------ Available data
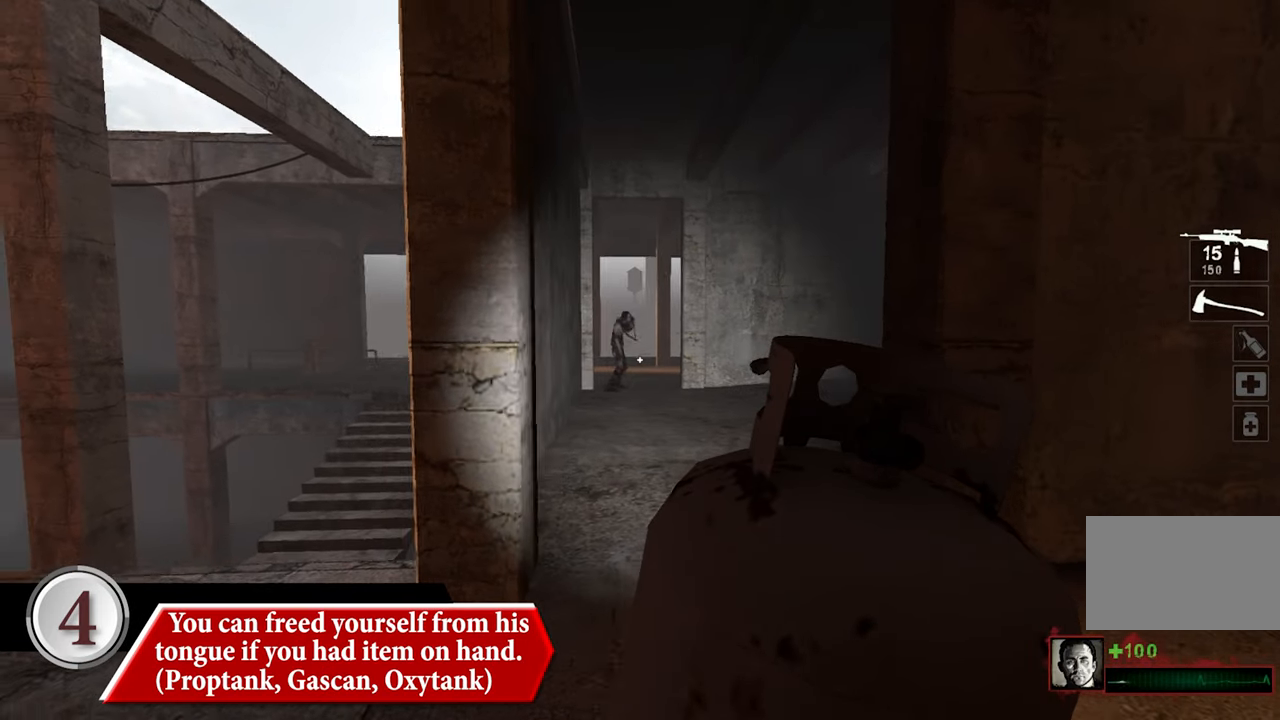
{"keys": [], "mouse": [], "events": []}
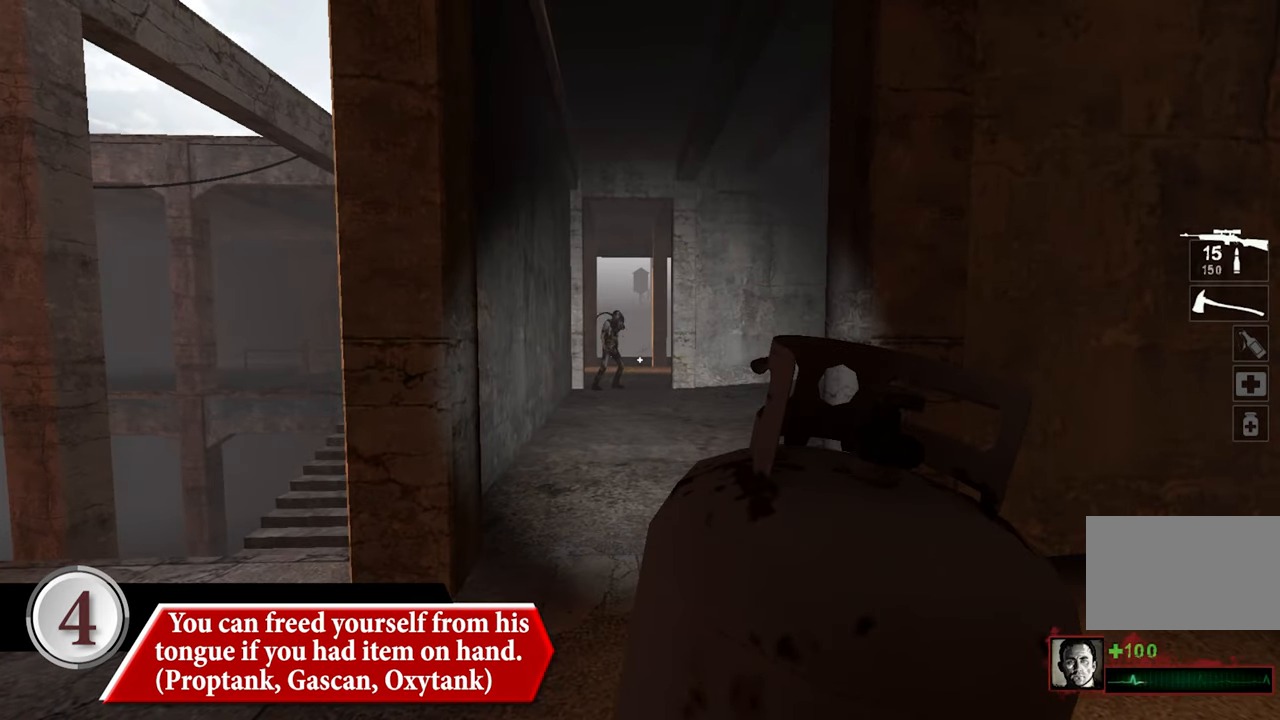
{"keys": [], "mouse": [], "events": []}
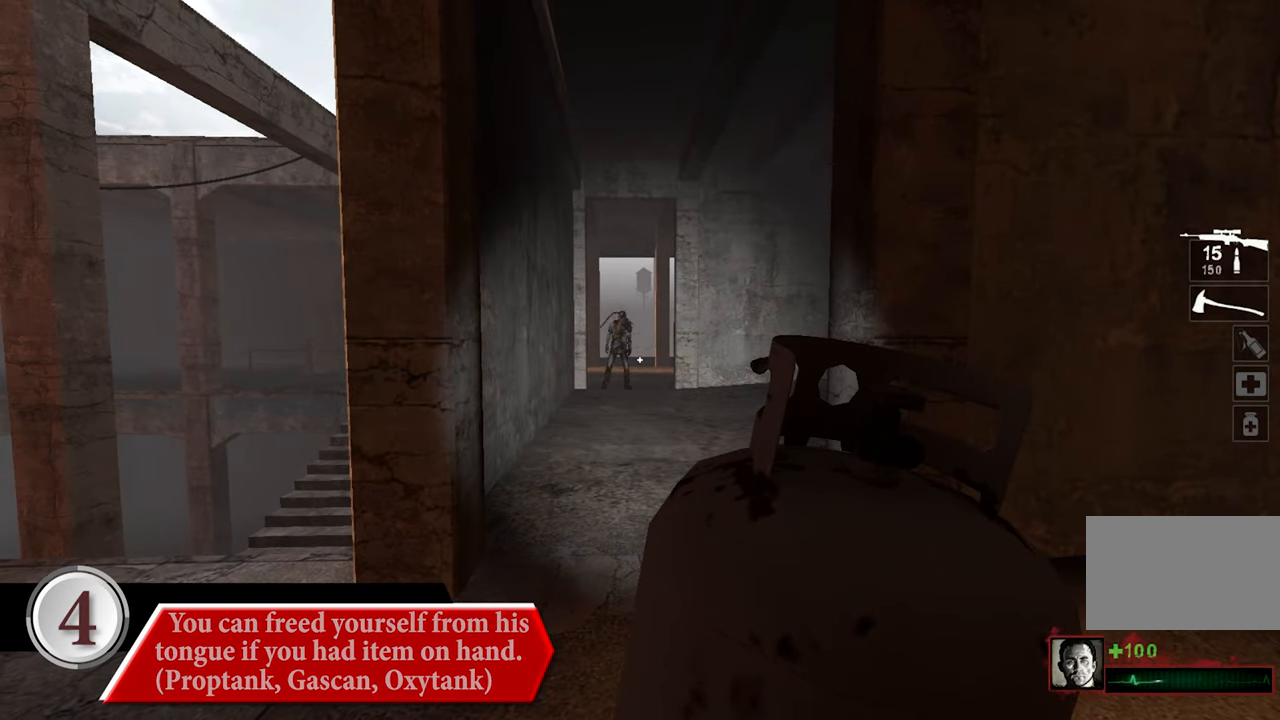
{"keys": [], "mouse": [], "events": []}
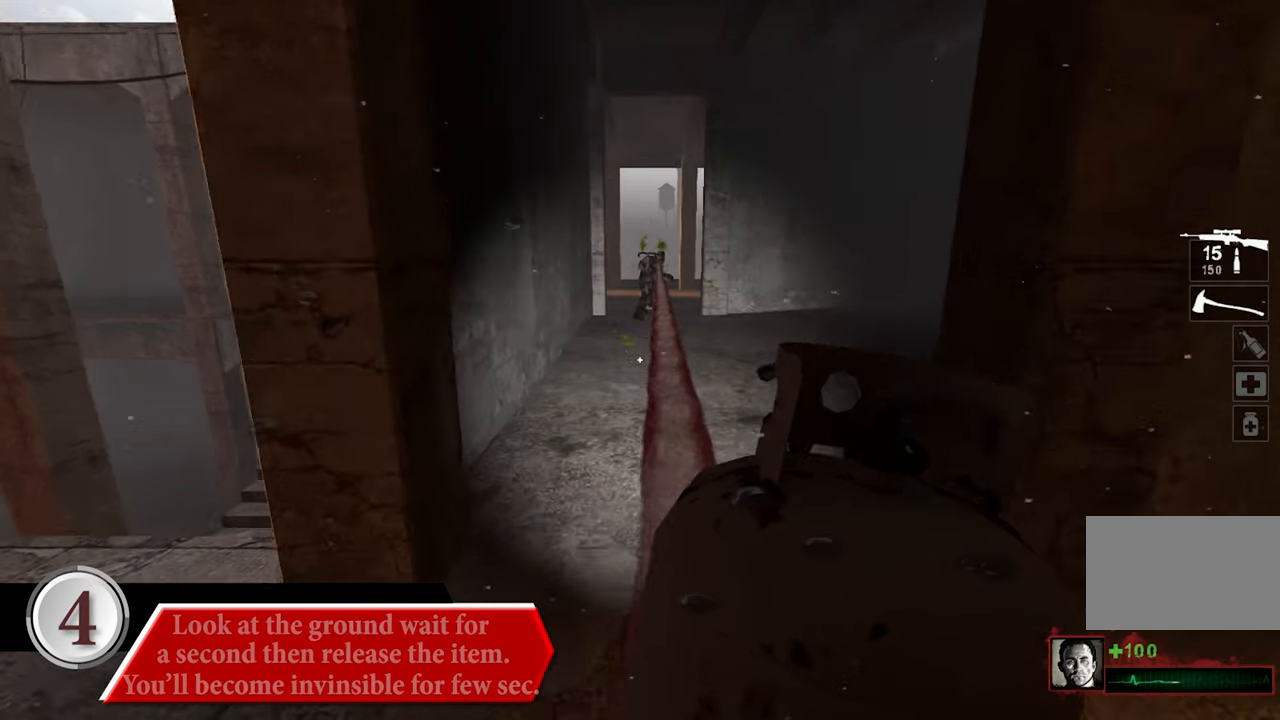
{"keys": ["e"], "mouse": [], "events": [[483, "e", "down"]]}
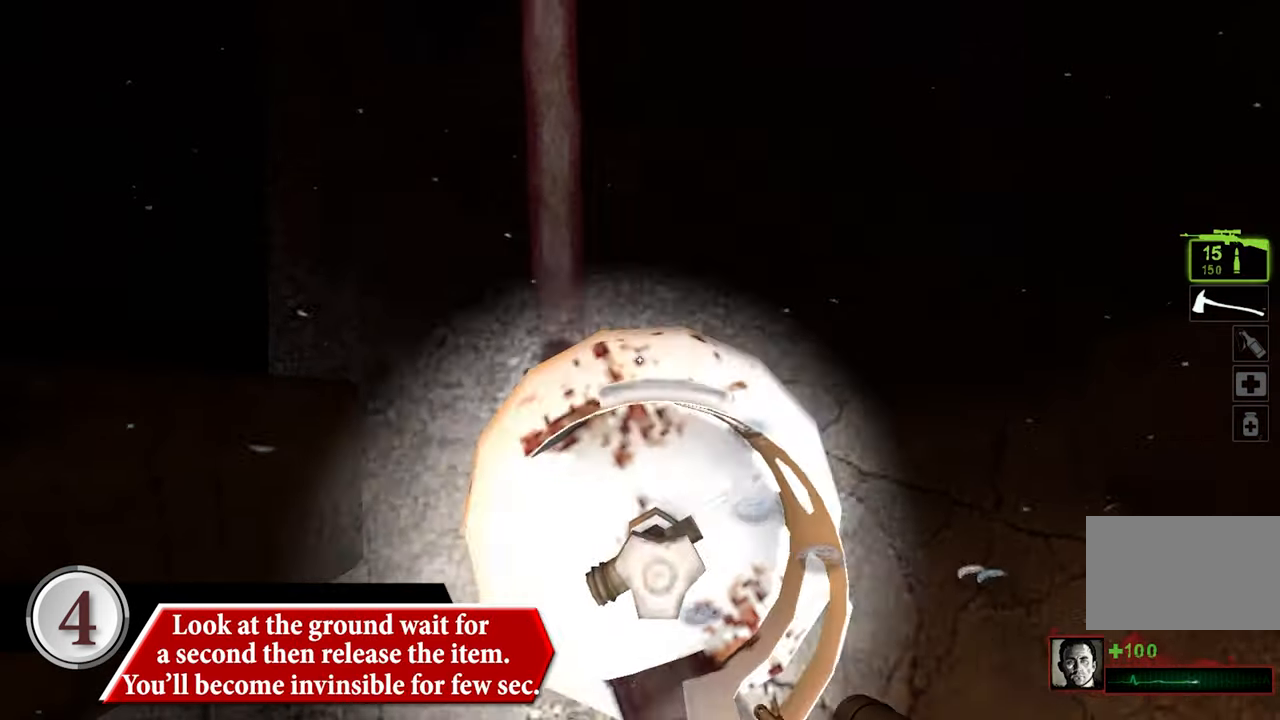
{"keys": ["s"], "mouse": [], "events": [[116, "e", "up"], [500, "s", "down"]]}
------------
▸ Brief: Repeat the preceding records precisely, and leave every picture out of the copy.

▸ Task output:
{"keys": [], "mouse": [], "events": []}
{"keys": [], "mouse": [], "events": []}
{"keys": [], "mouse": [], "events": []}
{"keys": ["e"], "mouse": [], "events": [[483, "e", "down"]]}
{"keys": ["s"], "mouse": [], "events": [[116, "e", "up"], [500, "s", "down"]]}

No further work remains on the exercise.